Believe In Their Success! …3

Feelings count… to employees they count as much as wages & hours

2015-08-05 16.15.16

Post 3: Though her employees had the least tenure in James’ department, Shante’s team was performing better than the other two. She was glad to share her communication and reporting practices with her new boss.

 Each week, using her key-indicator system reports, she first researched three ‘off-target challenges’ and two ‘bulls-eye wins’ that seemed to drive highs and lows in that week’s team results. Second, she sent a team email praising in detail the people and the behaviors involved in the ‘bulls-eyes.’ Also, without identifying employees, in a weekly staff meeting there was a review of the three gap areas: first covering refreshers on the missed procedures and then soliciting discussion on both the business impact of the ‘off-target’ results and ideas for supporting the clients impacted in these situations.

James was pleased that all three supervisors had intentional processes. There was definite room for improvement for Sean and Petra, and he felt the results of Shante’s team would validate the need for them each to balance their styles. Because their natural styles were so diverse, James wanted to encourage each supervisor to draft their own plans for meeting the organization goals and raising their teams’ results. As a start, he planned to create some key tips for encouraging employee improvement and set the tips as expectations for his supervisors to incorporate as they adjust their practices.

REALITY: Leaders that BOTH believe employees are willing to try AND use statistics reflecting employee competence are more likely to motivate improved performance. Believing in others is not often enough to motivate them to do their best. Performance statistics alone do not usually motivate change.

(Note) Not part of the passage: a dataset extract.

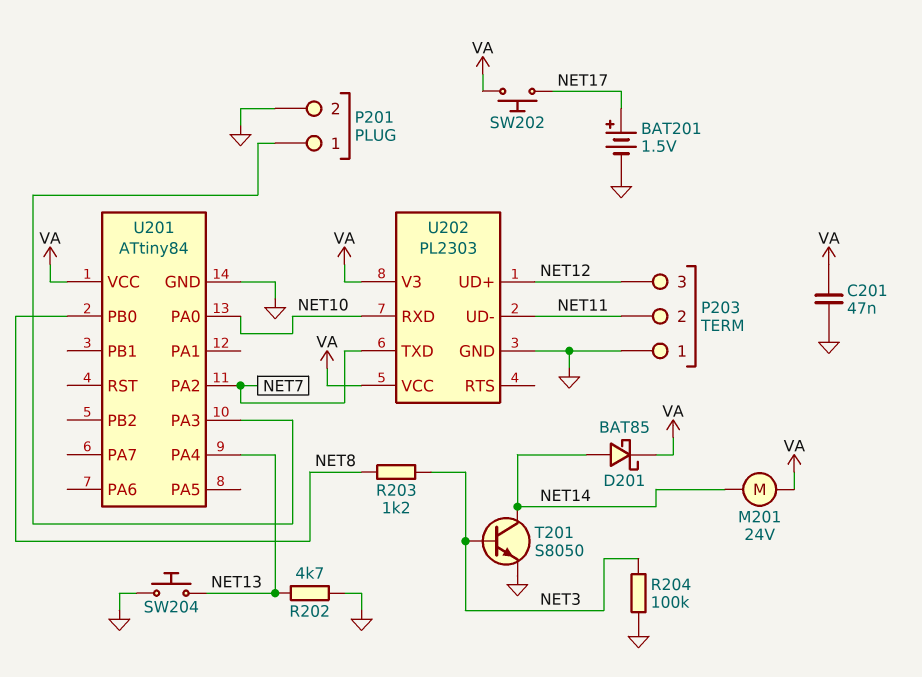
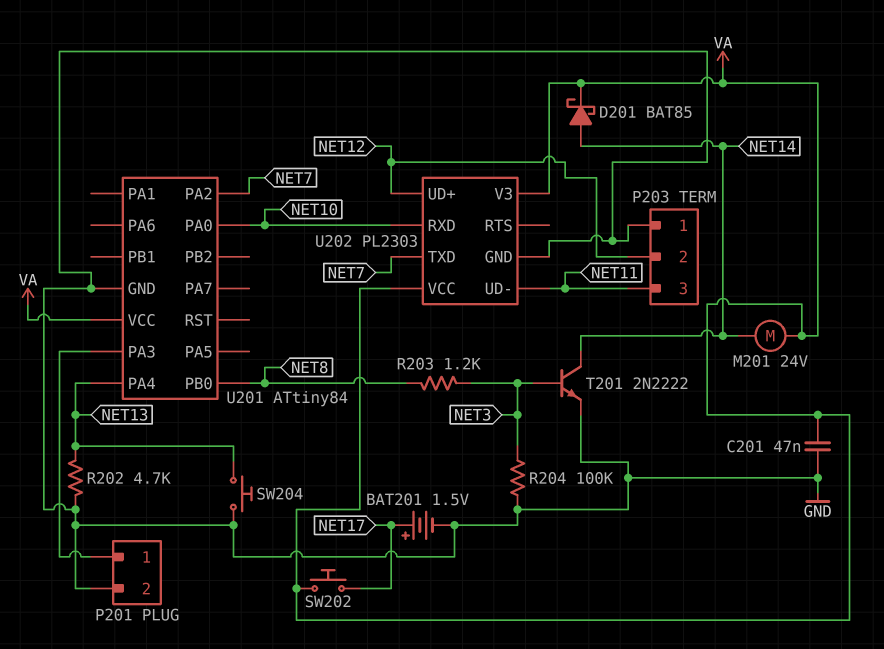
P203 pin 2: NET11 -> NET12
P203 pin 3: NET12 -> NET11
T201: NPN S8050 (B NET3, C NET14, E GND) -> NPN 2N2222 (B NET3, C NET14, E GND)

Extending the trust in employees that inspires effort:

  • People believe you trust them when your relationship includes discussions of both their accomplishments and mistakes. When you discuss errors, focus on the facts, and for errors in judgment, give them a chance to share what they think caused the mistake before you share your assumptions.
  • Honestly acknowledge the impact of their mistakes to whatever is most important to them: the customer, their compensation level, their reputation with peers or leaders, their career, keeping their job, etc…. Not all people value the same things; to know their priorities, you must pay attention to the individual.

Managing the analysis of performance that spurs improvement:

  • To save employee time and tedious effort, choose to use accurate, system-produced data over employee-tracked detail reporting. If employees must track, make sure they see how the benefit far outweighs the effort.
  • Let employees report high-level tracking for celebrations and do not spend time verifying; discrepancies will surface if they are impactful to the morale of the team. Never base compensation on employee-tracked results alone.
  • Teaching employees to read their performance reports will encourage many people to manage their own improvements. Be respectful about how much detail is shared with others; always seek to encourage and never to discipline by sharing results publicly. This disrespect will demolish critically-needed trust.

Regarding communication of job expectations:

  • Simplify explanations of organization goals, job expectations and reference materials so employees can maintain the big-picture direction of what the team is working to accomplish.
  • Confirm each employee receives and understands regular changes in process and direction, so they can make good judgments that remain aligned to company needs.